§ Activity:
Collect all lines below with the string "Health".
Data section: Begin
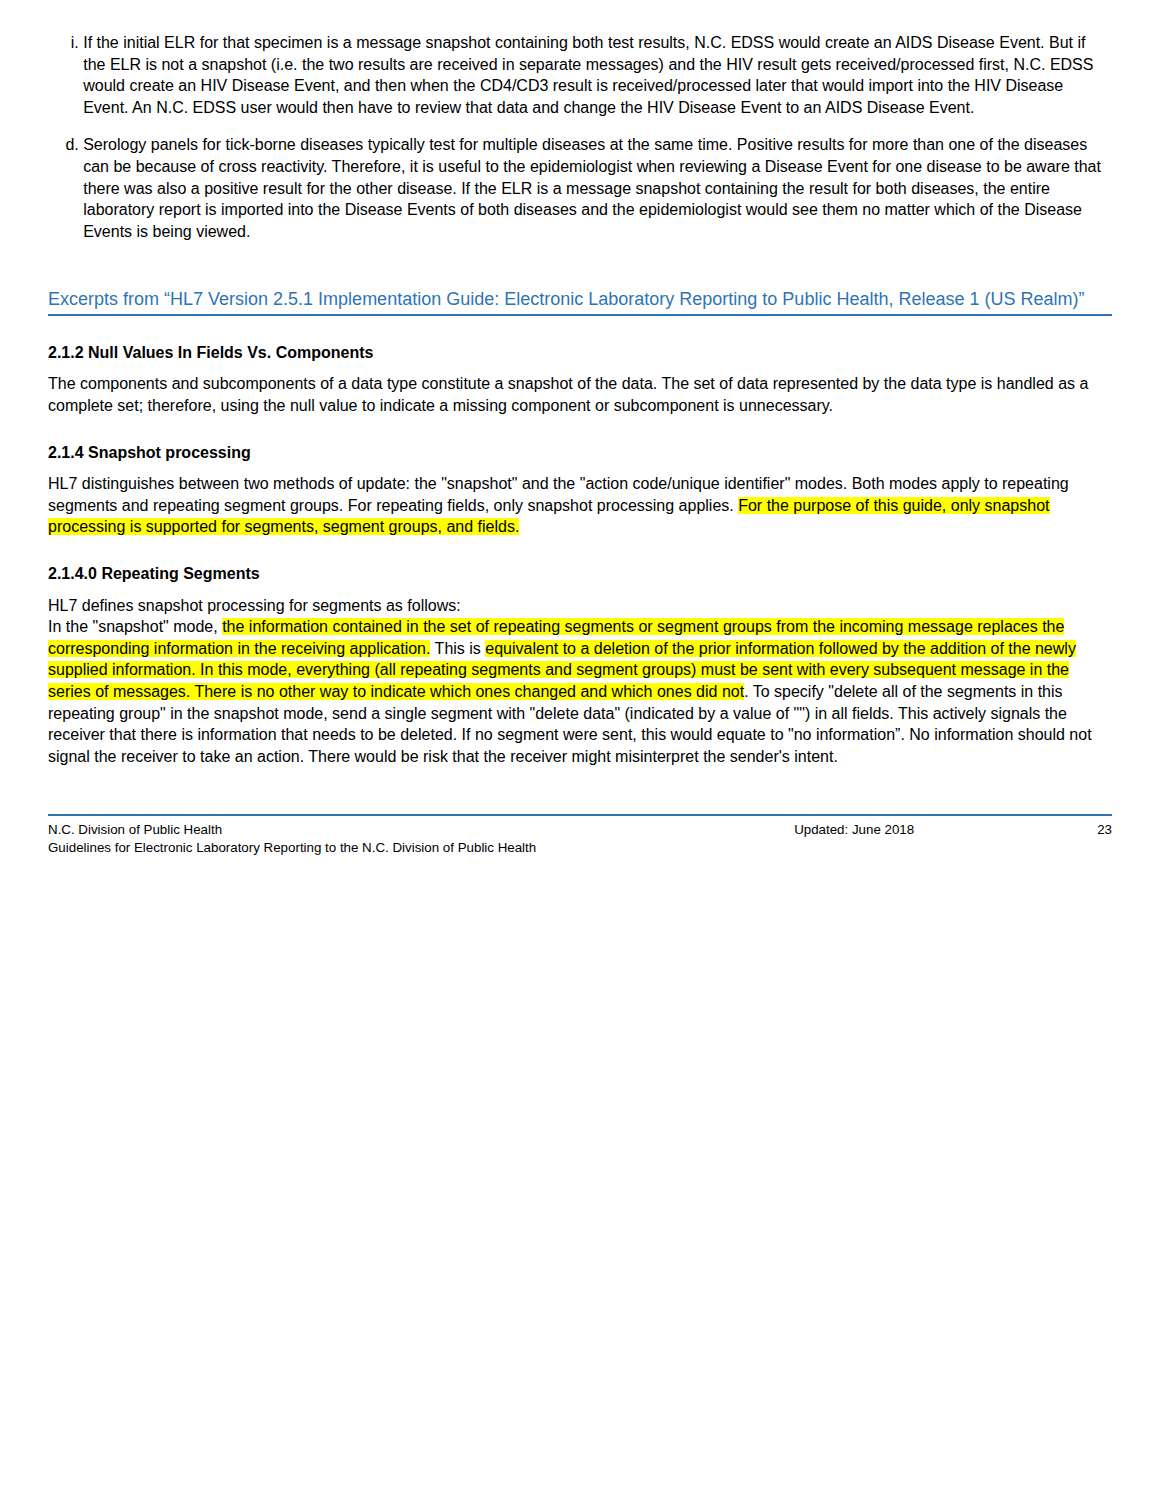If the initial ELR for that specimen is a message snapshot containing both test results, N.C. EDSS would create an AIDS Disease Event. But if the ELR is not a snapshot (i.e. the two results are received in separate messages) and the HIV result gets received/processed first, N.C. EDSS would create an HIV Disease Event, and then when the CD4/CD3 result is received/processed later that would import into the HIV Disease Event. An N.C. EDSS user would then have to review that data and change the HIV Disease Event to an AIDS Disease Event.
Serology panels for tick-borne diseases typically test for multiple diseases at the same time. Positive results for more than one of the diseases can be because of cross reactivity. Therefore, it is useful to the epidemiologist when reviewing a Disease Event for one disease to be aware that there was also a positive result for the other disease. If the ELR is a message snapshot containing the result for both diseases, the entire laboratory report is imported into the Disease Events of both diseases and the epidemiologist would see them no matter which of the Disease Events is being viewed.
Excerpts from “HL7 Version 2.5.1 Implementation Guide: Electronic Laboratory Reporting to Public Health, Release 1 (US Realm)”
2.1.2 Null Values In Fields Vs. Components
The components and subcomponents of a data type constitute a snapshot of the data. The set of data represented by the data type is handled as a complete set; therefore, using the null value to indicate a missing component or subcomponent is unnecessary.
2.1.4 Snapshot processing
HL7 distinguishes between two methods of update: the "snapshot" and the "action code/unique identifier" modes. Both modes apply to repeating segments and repeating segment groups. For repeating fields, only snapshot processing applies. For the purpose of this guide, only snapshot processing is supported for segments, segment groups, and fields.
2.1.4.0 Repeating Segments
HL7 defines snapshot processing for segments as follows:
In the "snapshot" mode, the information contained in the set of repeating segments or segment groups from the incoming message replaces the corresponding information in the receiving application. This is equivalent to a deletion of the prior information followed by the addition of the newly supplied information. In this mode, everything (all repeating segments and segment groups) must be sent with every subsequent message in the series of messages. There is no other way to indicate which ones changed and which ones did not. To specify "delete all of the segments in this repeating group" in the snapshot mode, send a single segment with "delete data" (indicated by a value of "") in all fields. This actively signals the receiver that there is information that needs to be deleted. If no segment were sent, this would equate to "no information”. No information should not signal the receiver to take an action. There would be risk that the receiver might misinterpret the sender's intent.
| N.C. Division of Public Health | Updated: June 2018 | 23 |
| Guidelines for Electronic Laboratory Reporting to the N.C. Division of Public Health |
Data section: End
§ Output:
Excerpts from “HL7 Version 2.5.1 Implementation Guide: Electronic Laboratory Reporting to Public Health, Release 1 (US Realm)”
| N.C. Division of Public Health | Updated: June 2018 | 23 |
| Guidelines for Electronic Laboratory Reporting to the N.C. Division of Public Health |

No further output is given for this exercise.